Extract provided:

---

A much less coveted (yet still important) list than greatest debut albums, these third albums dropped at pivotal moments in these band’s careers.
No one ever talks about the third album with so much hype usually surrounding a band’s debut work. Even the second release in a band’s catalogue is notable because the pitfalls of writing a new record while touring relentlessly split up more groups then anything.
But researching this list I realized that many of these entries were the mainstream’s first look at these groups. A kind of ten-year-overnight-success story. Many third albums dropped at huge crossroads in artist’s careers, a masterpiece before a massive hiatus, like Refused’s Shape of Punk to Come or a gigantic comeback record like Jane’s Addiction’s, Strays the magic number three always seems to have some sort of backstory to it either launching its group into superstardom or acting as the final nail in the coffin.
Here are a hundred and fifteen or so fantastic third albums that I hope you like. Maybe even some will fill you with nostalgia. Again, I am not a musical expert or journalist by any stretch of the imagination and I’ve used a list randomizer as to assure no biased or ranking has been applied to these records. I will be releasing ten at a time periodically.
Rage Against the Machine – The Battle of Los Angeles
Release: November 2nd 1999
US BILLBOARD 200: #1
Awards: One Award and One Nomination
~ Nominated for Best Rock Album
~ Won Best Hard Rock Performance (“Guerrilla Radio”)
Singles: “Guerrilla Radio” “Sleep Now in the Fire” “Testify”
Why it rocked: Named after the rumored invasion of the continental United States by Imperial Japan during World War II – Rage Against The Machine’s, The Battle of Los Angeles is a devastating attack on the status quo of Pre 9/11 American life. Attacking predatory capitalism, consumerism and the blissfully unaware masses.

---

Dataset extract:
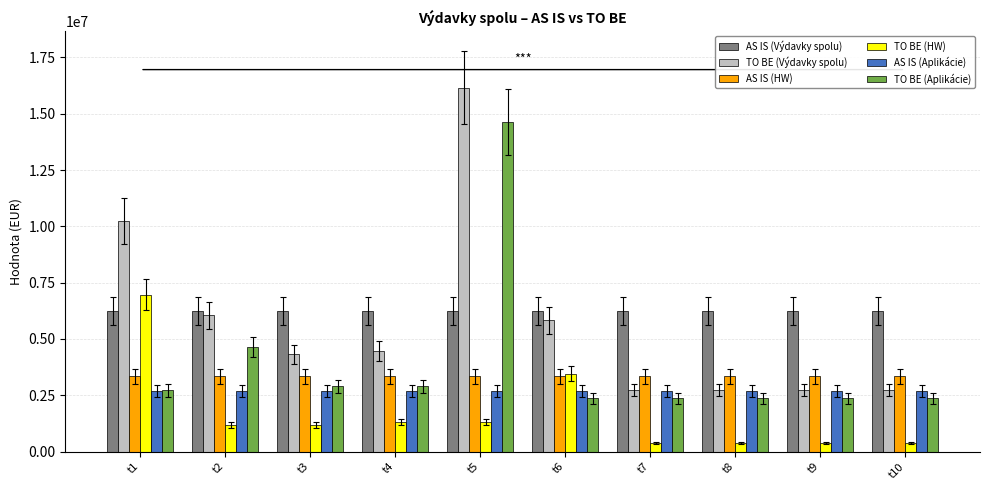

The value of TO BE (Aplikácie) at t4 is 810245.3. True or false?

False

---

Work order 1:
In the article on third albums, on what date was The Battle of Los Angeles released?
Work order 2:
Return the passage of the third albums article word for word, starting at "Rage Against the Machine –" and ending at "blissfully unaware masses.".

Task result 1:
November 2nd 1999

Task result 2:
Rage Against the Machine – The Battle of Los Angeles
Release: November 2nd 1999
US BILLBOARD 200: #1
Awards: One Award and One Nomination
~ Nominated for Best Rock Album
~ Won Best Hard Rock Performance (“Guerrilla Radio”)
Singles: “Guerrilla Radio” “Sleep Now in the Fire” “Testify”
Why it rocked: Named after the rumored invasion of the continental United States by Imperial Japan during World War II – Rage Against The Machine’s, The Battle of Los Angeles is a devastating attack on the status quo of Pre 9/11 American life. Attacking predatory capitalism, consumerism and the blissfully unaware masses.